For transportation, aviation, aerospace, and defense military equipment components, the need for lightweighting is particularly urgent. Magnesium alloys have the benefits of high specific strength and stiffness, damping and vibration reduction, electromagnetic shielding, remarkable machining performance, and easy recycling. With the continuous research and innovation of new materials and technologies of magnesium alloys, their application potential will be infinite. Researchers suggested an approach of applying a tunable ring spot in laser processing that has attracted a lot of attention in the field of laser processing. Although domestic and foreign scholars have performed a lot of research investigations on magnesium alloy laser welding and have attained good findings. There is still a big gap between the existing research investigations and practical engineering applications, and it is crucial to develop novel laser welding technology.

In this study, AZ31B magnesium alloy butt joints with a thickness of 5 mm are welded by fiber laser with an adjustable ring spot. Based on ensuring the total power of 3 kW, pure center laser, center laser/ring laser, and pure ring laser are employed to weld magnesium alloy joints. The surface shapes, microstructures, and mechanical properties of the joints are discovered and examined.

In terms of weld formation, first, compared with that when using pure center laser welding, the melting width in the upper part of the weld is considerably increased when using ring laser welding, and the combination of center laser and ring laser has a greater impact on the weld cross-sectional shape. Second, when the ring laser power is greater than the center laser power, the formations of the upper and lower surfaces of the welds become unstable (Figs. 3 and 4). In terms of metallographic structure, during pure center laser welding, the columnar crystal region near the fusion line of the weld is very narrow, and the grains in the center of the weld are finer, but due to the fast cooling rate, there are small pores and cracks around the weld [Figs. 5(a1)-(a4)]. When the center is welded with a ring laser, the convection heat transfer time is extended in the molten pool’s upper part, increasing the grain size in the center of the weld. Even in pure annular laser welding, a wide columnar grain region is formed near the weld fusion line [Figs. 5(c1)-(c3)]. The weld zone hardness is higher than that of the base metal, and as the ring laser power increases, the weld center hardness decreases. When the central laser power is 2000 W and the ring laser power is 1000 W (sample 2#), the tensile strength and elongation of the welded joint are the largest, reaching 215 MPa and 14.0%, respectively, which are 79.6% and 96.6% of those of the base metal [Fig. 7(a)]. The joint fracture is a brittle-ductile mixed fracture.
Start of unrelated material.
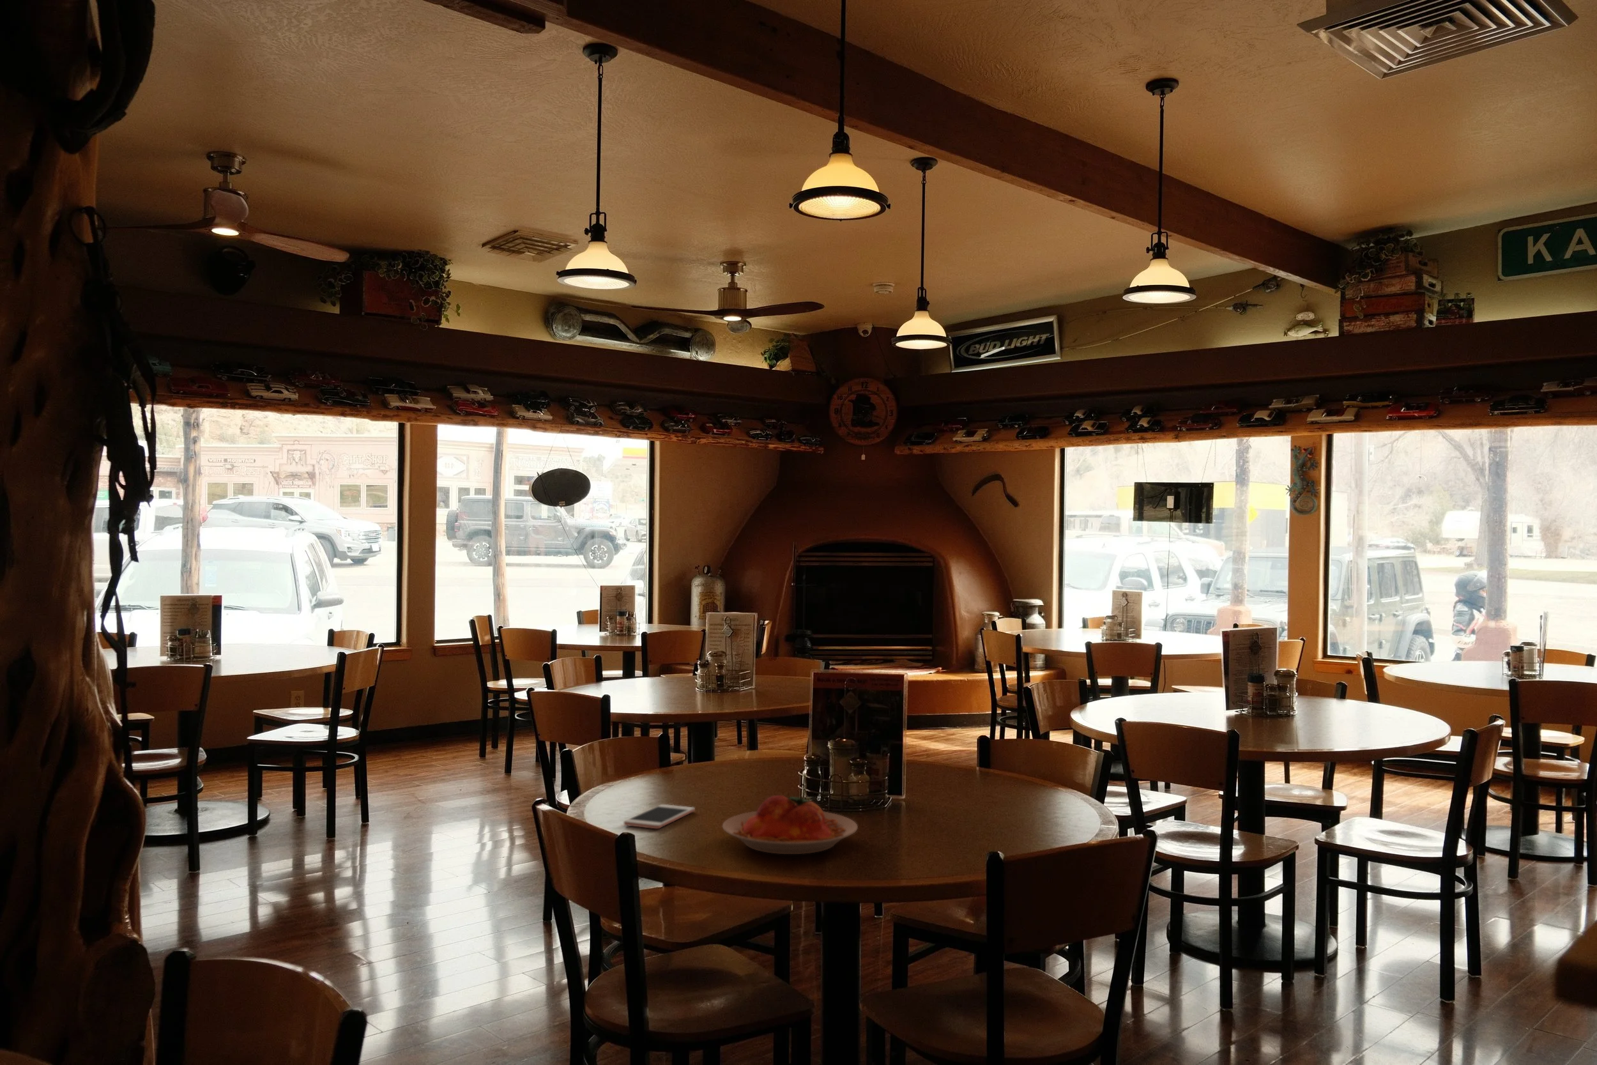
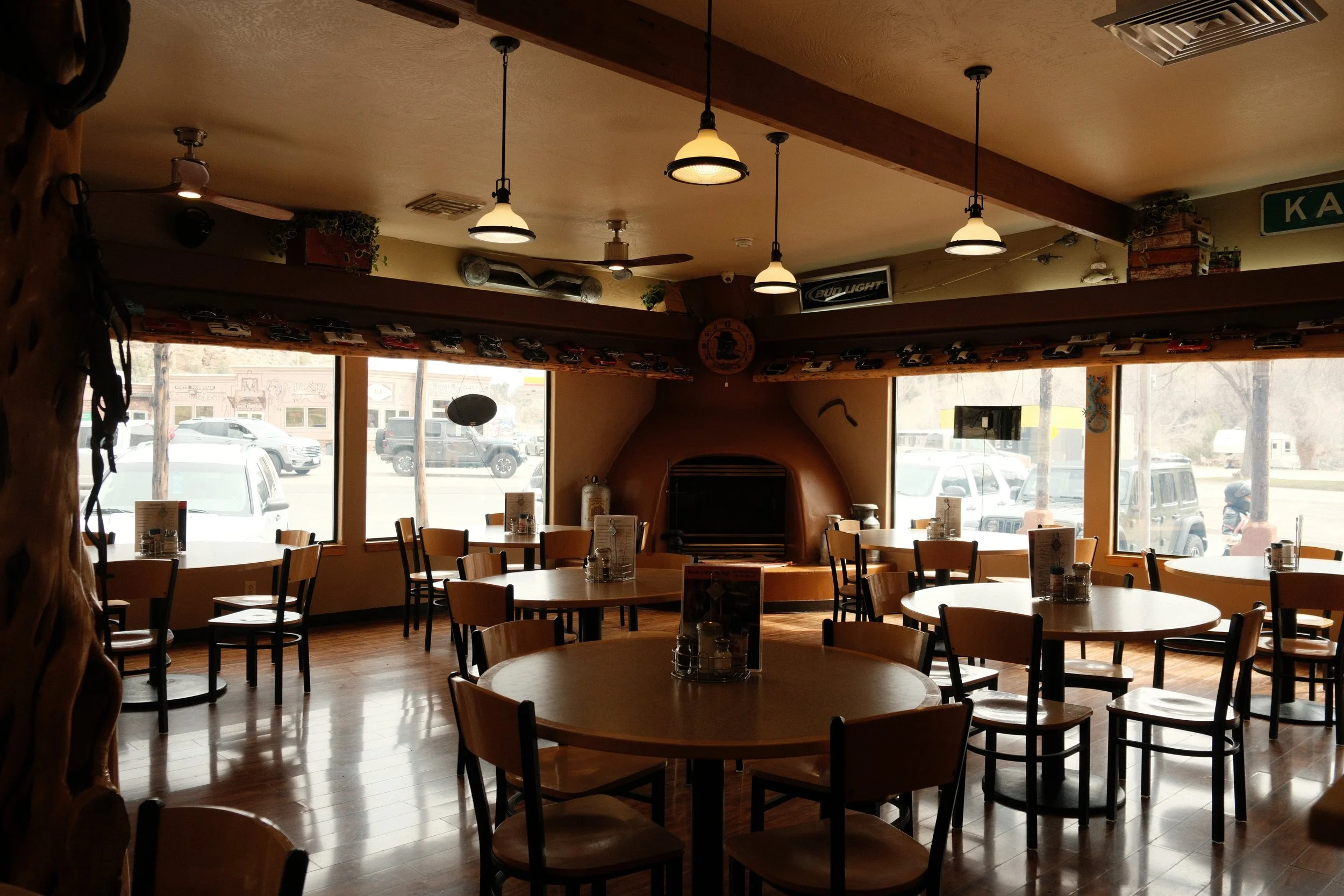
- plate [721,795,859,855]
- cell phone [624,804,695,830]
The existence of a ring laser has a considerable influence on the weld formation. Based on the center laser, the ring laser application can substantially increase the fusion width in the upper part of the weld. The combination of center laser and ring laser has a great influence on the cross-sectional shape of the weld, the best weld formation is generated when the center laser power is 2000 W and the ring laser power is 1000 W. The existence of ring laser has a certain effect on the microstructure of the weld. Only in the central laser action area, there is no clear heat-affected zone or columnar grain zone near the weld fusion line, and the equiaxed grains are relatively fine. In the ring laser action area, there are heat-affected and columnar crystal zones near the weld fusion line, and the equiaxed crystal grains are coarse. Further, with the ring laser power increasing, the hardness value of the central area of the weld decreases. The ring laser beam can enhance the elongation of laser welded joints of the magnesium alloys, and the welded joints have better tensile strength produced under the optimized process parameters.